13. Further, one more unreported judgment passed in MFA No.7822/2009 disposed of on 17.7.2014 at paragraphs 4 and 5, this Court has held as under:

"4. The learned counsel for the insurance company submitted that at the time of issuance of policy, fitness certificate was there, but as on the date of accident, there was no fitness certificate and as such, the liability cannot be saddled on the insurer.
5. It appears, in the policy, there were no restrictions with regard to fitness certificate. If at all there is a restriction to the effect that insurer is not liable to indemnity till the expiry of fitness certificate issued, then he could have raised a plea that insurer is 13 not liable to indemnify the insured/claimants. However, policy was there as on the date of accident and the insurance company cannot disown its liability."

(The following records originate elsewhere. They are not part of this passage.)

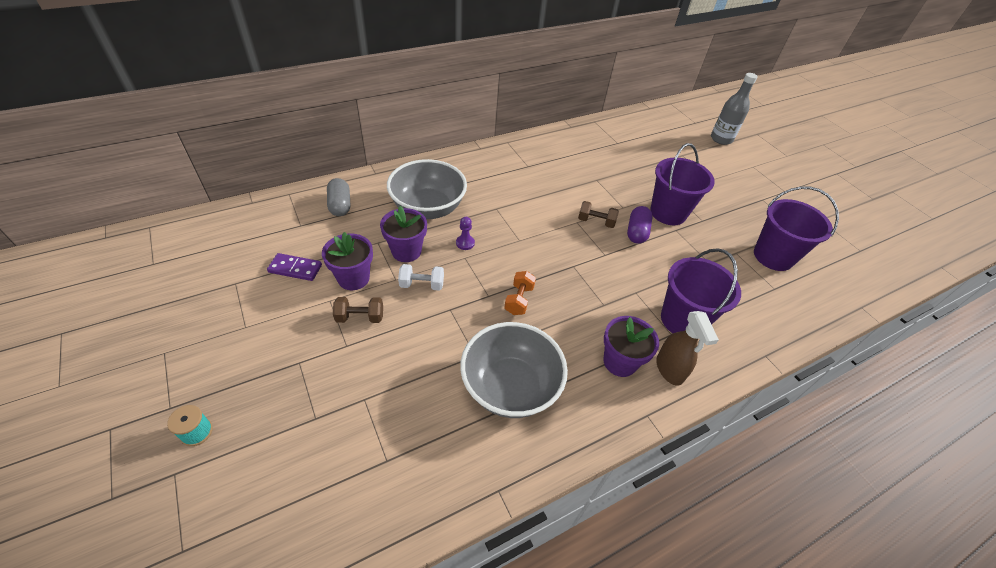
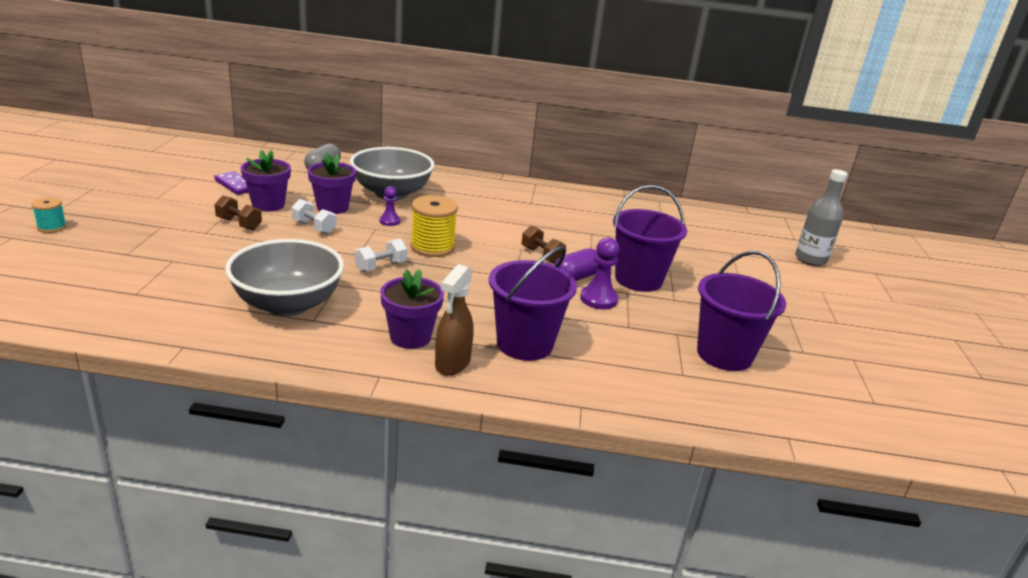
camera: 35 degrees right, 20 degrees down
orange dumbbell [504,271,536,315] -> white dumbbell [355,239,407,272]
none -> yellow spool [410,195,458,257]
none -> purple pawn [580,237,619,309]

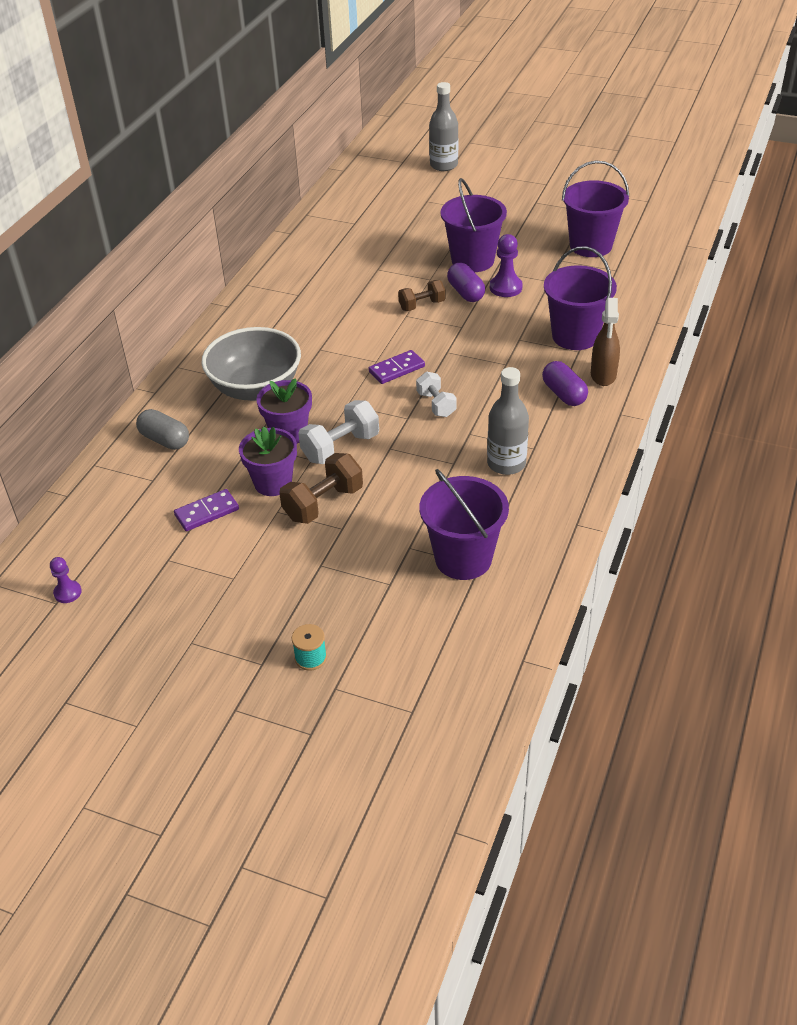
camera: 70 degrees left, 15 degrees up
brown dumbbell [215,195,262,230] -> brown dumbbell [279,453,363,524], size x1.51
grey bowl [225,239,344,317] -> grey bottle [487,367,529,475]
white dumbbell [291,199,336,234] -> white dumbbell [298,400,379,464], size x1.51
purple pawn [380,186,400,226] -> purple pawn moved to [50,557,82,603]
purple flower pot [381,269,444,349] -> purple capsule [542,361,588,406]
yellow spool [410,195,458,257] -> purple domino [369,350,425,384]
brown spray bottle [435,264,474,376] -> brown spray bottle turned 60 degrees clockwise [591,298,620,386]
none -> purple bucket [419,469,509,580]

14. In view of the law laid down by this Court, the contention taken by the Insurance company cannot be accepted. With regard to the quantum of compensation concerned, on perusal of the judgment and award, it is clear that the Tribunal has not awarded any compensation towards future loss of income. The record clearly discloses that during the course of treatment, his left leg was amputed above the knee. The claimant has to lead his remaining life with that disability. Though the Tribunal awarded the compensation under the head of permanent disability as well as loss of amenities, the Tribunal has not awarded any compensation towards future loss of income. Hence, the claimant is entitled to compensation under the head of future loss of income. The accident occurred on 14 19.06.2008. As on the date of accident he was a student of PUC. Hence taking into consideration his income notionally as Rs.5,000/- per month, taking the disability to an extent of 40% as assessed by the doctor and applying the multiplier 18, the claimant is entitled a sum of Rs.4,32,000/- towards future loss of income in addition to Rs.4,75,000/- awarded by the Tribunal. Accordingly, I pass the following:

ORDER MFA No.11062/2011 filed by the Insurance Company is dismissed.
MFA No.393/2012 filed by the claimant is allowed.
The Judgment and award dated 29.06.2011 made in MVC No.5716/2008 passed by the Motor Accident Claims Tribunal, Bangalore is modified. The claimant is entitled for a enhanced compensation of Rs.4,32,000/-
in addition to Rs.4,75,000/- awarded by the Tribunal with interest at 6% p.a. 15 The amount in deposit shall be transferred to the MACT forthwith.